Natural lighting fills Ladsten’s office, windows open to a view northwest and Sioux City’s skyline. With the words “Train Master” still on his office door, laughing, he said employees around the building sometimes refer to him as the “conductor.”
Ladsten has put forth a conscious effort into the building’s ongoing renovation, designing the main floor’s showroom to have a night club warehouse feel while keeping the train depot image in the offices upstairs.
“We changed all the lighting to more period of the time and restored the tin ceilings with copper paint and warmed it up,” Ladsten said. “We did add some offices that we had constructed, but I had them constructed in the exact same pattern as the building so you can’t tell they weren’t there in the original train depot setting.”
In 2008 there were six Tip Top Tux stores. Now there are 22 locations stretching as far north as Grand Forks, N.D., and as far south as Kansas City.
“We pretty much follow I-29 all the way down,” Ladsten said with a smile.
Sioux City’s Floyd Boulevard location serves as the center point for the eight-state region, with 150 agent stores.
“That’s pretty much my vision, was to have this be the center hub,” Ladsten said. “We have 60,000 square feet here and we supply the whole eight-state region. There are probably 200 doors between our stores and the agents where you could rent a Tip Top Tux tuxedo.”
The tuxedo rental industry is a largely seasonal business, and Tip Top Tux’s busiest week is on the horizon. The week of April 27, Ladsten said, will be the busiest week of the year, with an estimated 9,000 tuxedos rentals for proms and other events.
“We go from a high of just over 200 employees during peak time to right now we’re running about 130. So we’ll be adding 70 positions coming up here,” he said.
Ladsten’s approach is to treat not only the customers but also the employees with care. Even though the 70 open positions are temporary, he said many of them will be filled by returning employees.

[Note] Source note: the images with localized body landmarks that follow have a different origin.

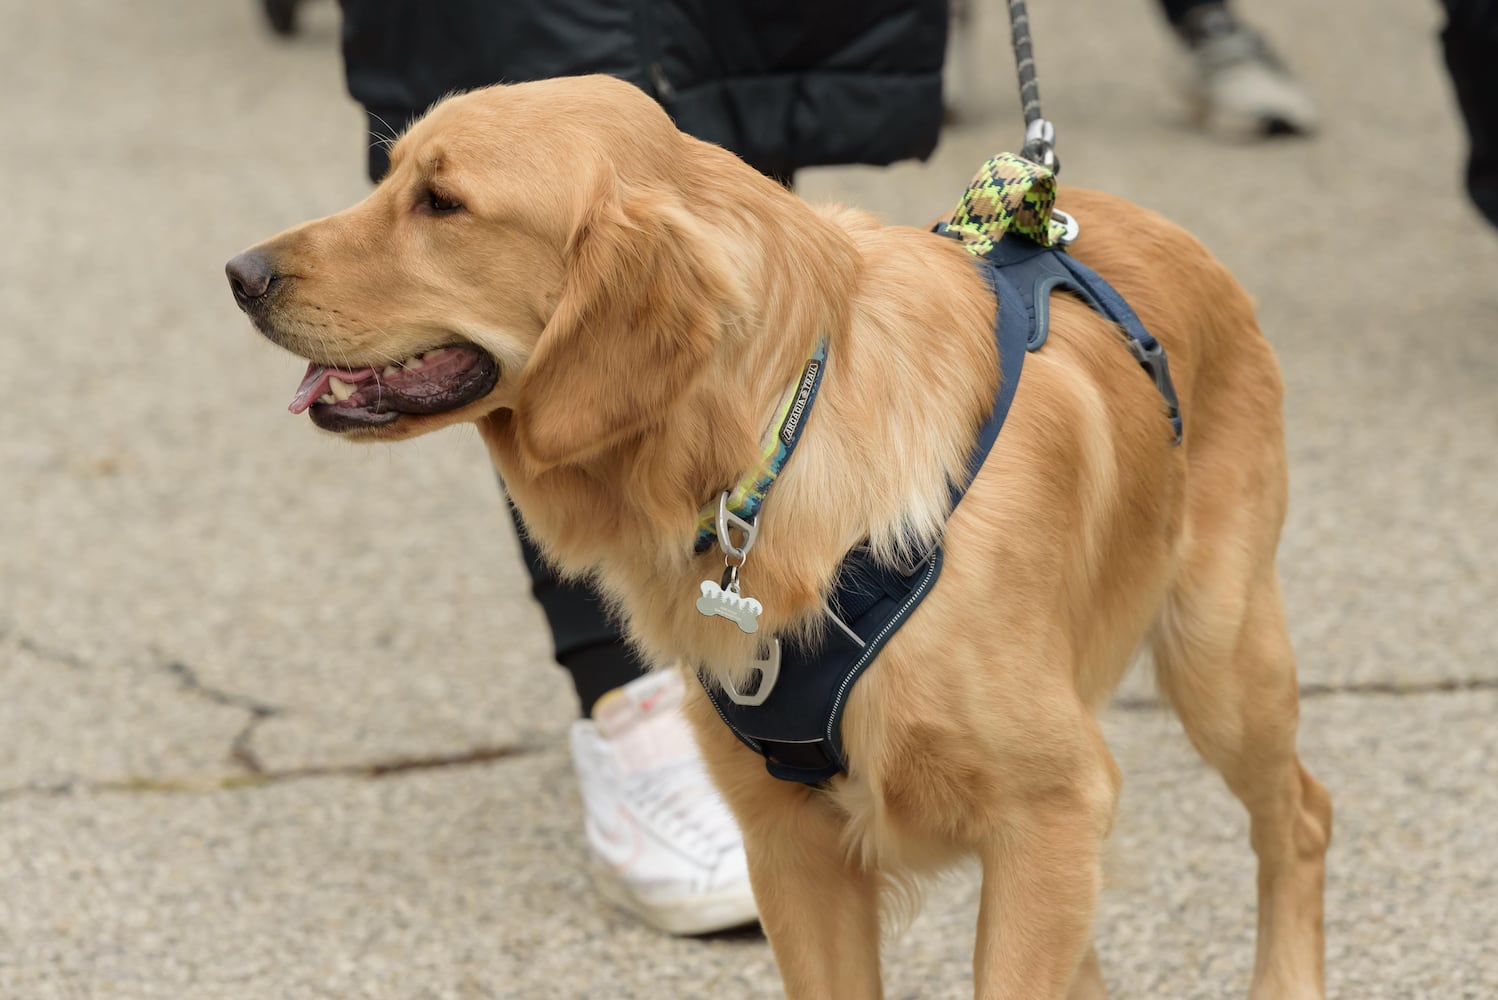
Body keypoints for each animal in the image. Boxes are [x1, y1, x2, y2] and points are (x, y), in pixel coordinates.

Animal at [230, 74, 1336, 994]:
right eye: (390, 178)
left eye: (442, 204)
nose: (240, 273)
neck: (768, 449)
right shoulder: (794, 852)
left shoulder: (1052, 808)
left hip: (1218, 659)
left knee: (1301, 816)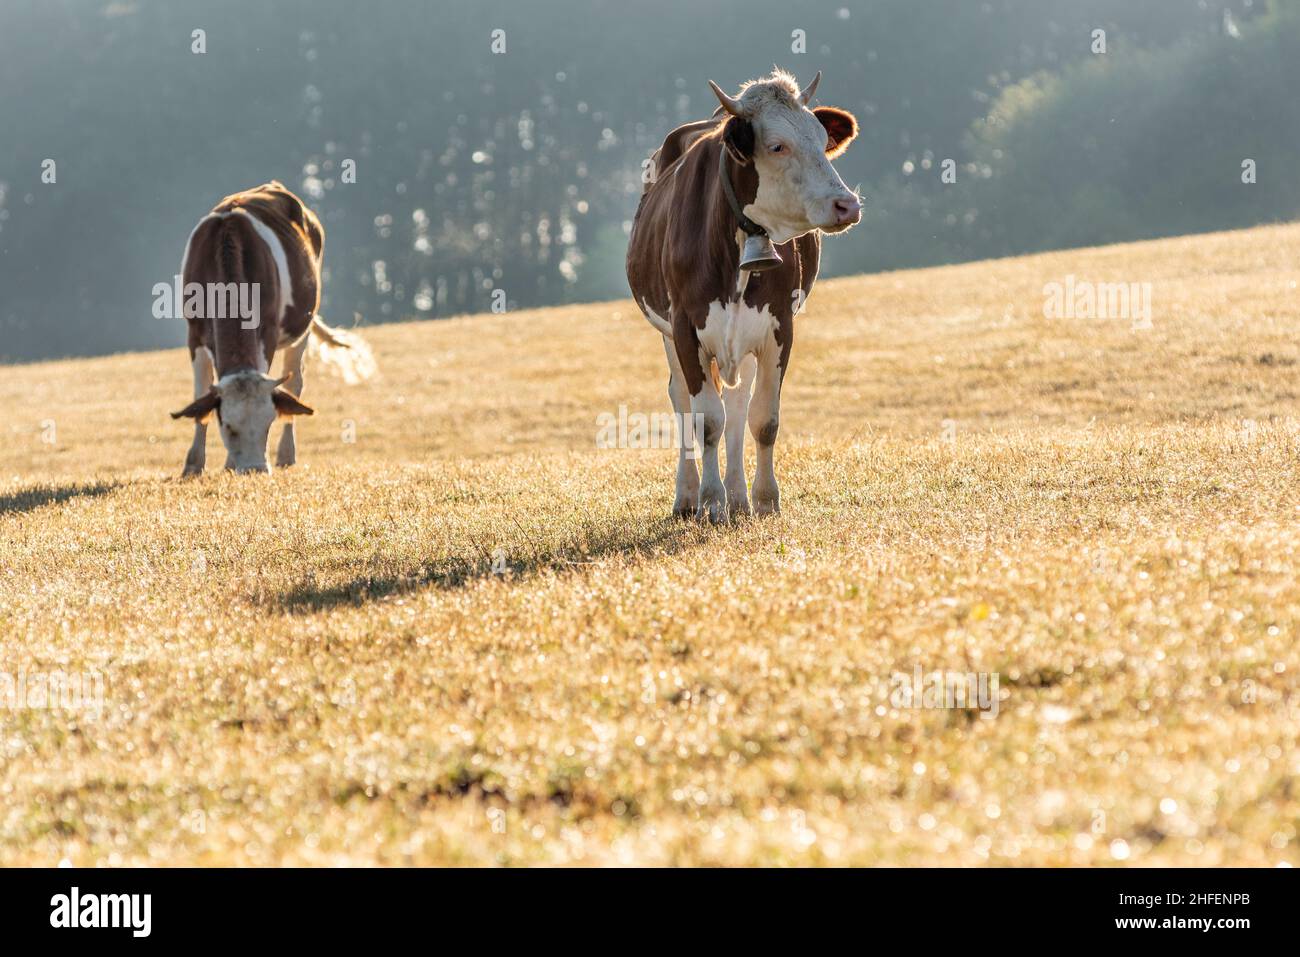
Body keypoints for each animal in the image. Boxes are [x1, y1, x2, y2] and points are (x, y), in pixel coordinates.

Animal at [170, 179, 374, 475]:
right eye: (227, 425)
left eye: (268, 423)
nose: (255, 468)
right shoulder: (194, 334)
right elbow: (201, 394)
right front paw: (193, 465)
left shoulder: (267, 331)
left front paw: (229, 464)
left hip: (303, 325)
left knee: (295, 382)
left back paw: (287, 454)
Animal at [624, 70, 857, 522]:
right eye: (777, 145)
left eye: (822, 140)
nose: (847, 205)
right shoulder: (684, 328)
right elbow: (705, 421)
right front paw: (710, 502)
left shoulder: (778, 327)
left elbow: (762, 419)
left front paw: (763, 500)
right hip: (668, 335)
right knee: (682, 400)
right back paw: (688, 496)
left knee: (737, 403)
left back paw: (738, 495)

“Most of them return,” he said. “Our average plant tenure is 14 years, which is amazing for plant production.”
While the most recent round of renovations was completed in last spring, Ladsten said the work is ongoing. With a century-old building there are always projects.
In the near future Ladsten plans to add more restroom facilities to the building, including showers to complement an employee gym on the second floor.

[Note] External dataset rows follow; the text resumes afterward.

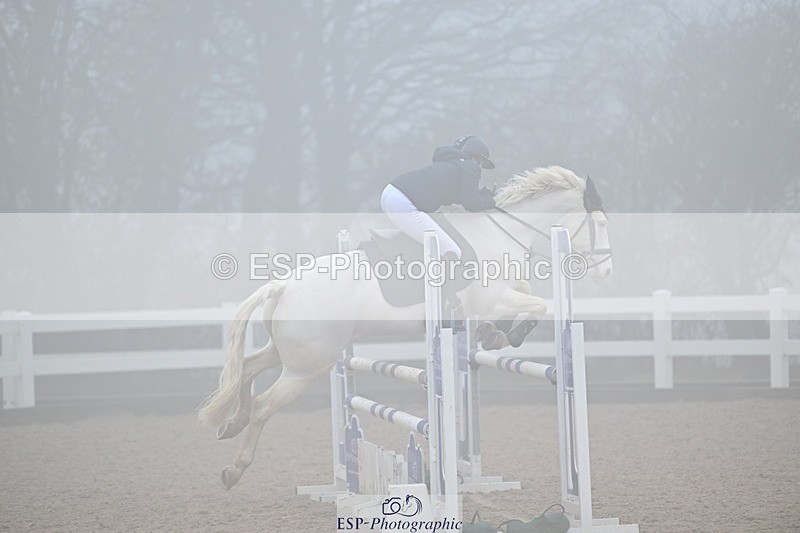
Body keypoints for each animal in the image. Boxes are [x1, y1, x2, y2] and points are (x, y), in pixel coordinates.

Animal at [198, 166, 612, 490]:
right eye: (602, 224)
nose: (606, 271)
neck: (499, 233)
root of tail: (282, 286)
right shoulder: (494, 299)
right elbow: (537, 305)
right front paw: (502, 335)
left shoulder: (502, 296)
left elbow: (528, 298)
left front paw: (491, 335)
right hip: (308, 366)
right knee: (265, 406)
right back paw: (234, 470)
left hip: (289, 353)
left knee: (248, 367)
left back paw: (232, 423)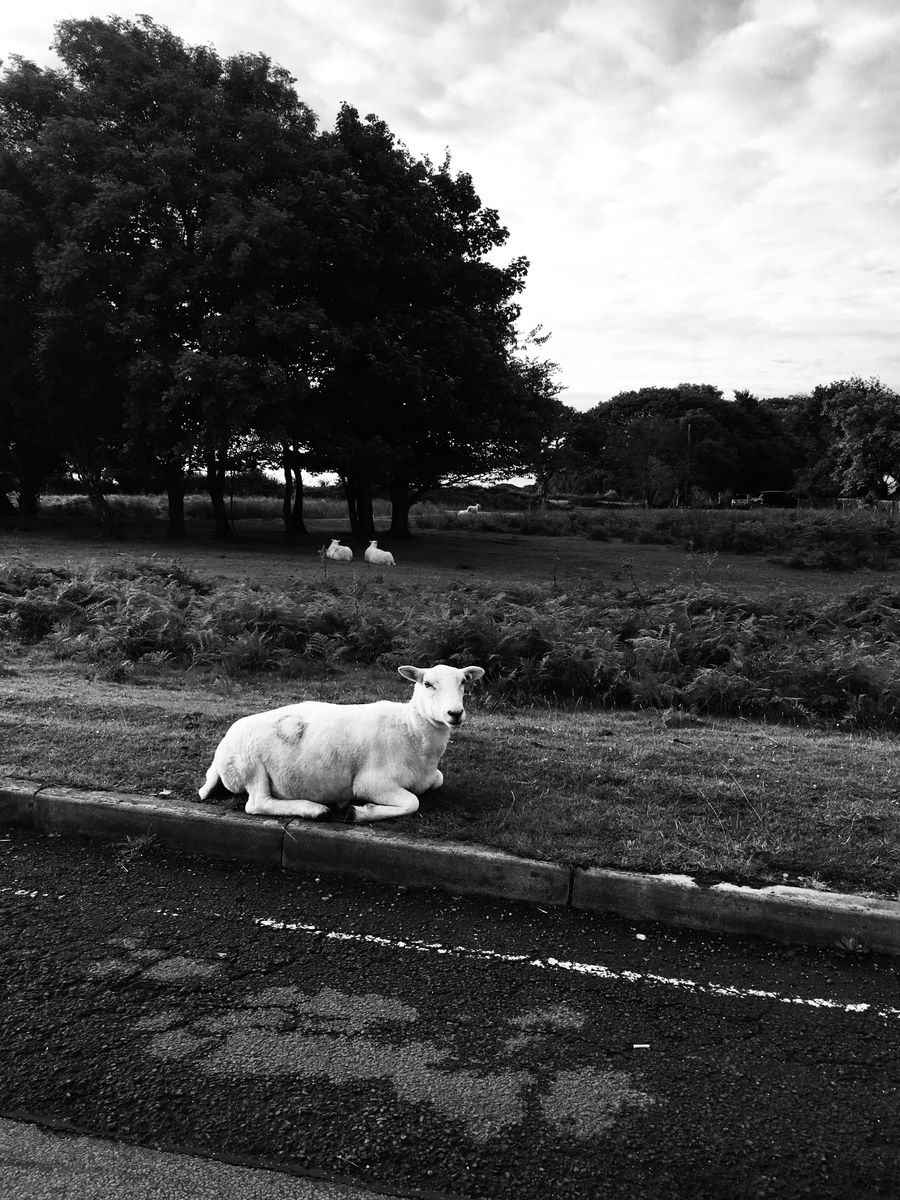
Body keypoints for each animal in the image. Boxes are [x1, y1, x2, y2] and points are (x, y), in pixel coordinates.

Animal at [198, 663, 485, 824]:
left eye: (463, 682)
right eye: (427, 684)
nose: (455, 713)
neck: (409, 729)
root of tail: (220, 751)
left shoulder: (432, 776)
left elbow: (438, 781)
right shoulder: (371, 782)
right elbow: (412, 802)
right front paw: (359, 812)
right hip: (250, 766)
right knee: (258, 803)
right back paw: (314, 809)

In addition the Tip Top Tux location on Sioux City’s west side moved, giving employees and customers there entirely new facilities.
“In July we finished a brand new renovation of Lakeport Commons, so we moved over one space,” he said. “and that one’s looking really killer.”

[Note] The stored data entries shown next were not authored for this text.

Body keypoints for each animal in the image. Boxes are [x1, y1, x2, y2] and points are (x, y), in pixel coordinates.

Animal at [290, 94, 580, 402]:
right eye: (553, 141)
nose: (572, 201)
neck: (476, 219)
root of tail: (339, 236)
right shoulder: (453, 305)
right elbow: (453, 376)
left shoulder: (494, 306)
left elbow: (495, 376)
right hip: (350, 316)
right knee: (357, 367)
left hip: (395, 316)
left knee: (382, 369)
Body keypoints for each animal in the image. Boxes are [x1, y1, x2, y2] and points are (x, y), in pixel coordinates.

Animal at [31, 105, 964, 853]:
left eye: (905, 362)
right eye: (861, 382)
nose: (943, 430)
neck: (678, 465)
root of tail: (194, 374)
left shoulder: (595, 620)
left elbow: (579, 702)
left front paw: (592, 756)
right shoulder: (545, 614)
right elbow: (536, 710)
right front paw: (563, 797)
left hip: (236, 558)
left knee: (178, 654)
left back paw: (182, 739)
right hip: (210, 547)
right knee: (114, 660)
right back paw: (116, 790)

Additional stores are planned to open as well, Ladsten said, a Council Bluffs, Iowa, location and three more in Kansas City.
“We’ve been building the brand very well,” he said. “We’ve been getting noticed and known more so and more so. When I first came here it was always, 'Oh yeah, you’re in that Randall’s building, right?' ‘cause for the first 60 years it had been a fixture. And now I’m starting to hear our own name a little bit more.”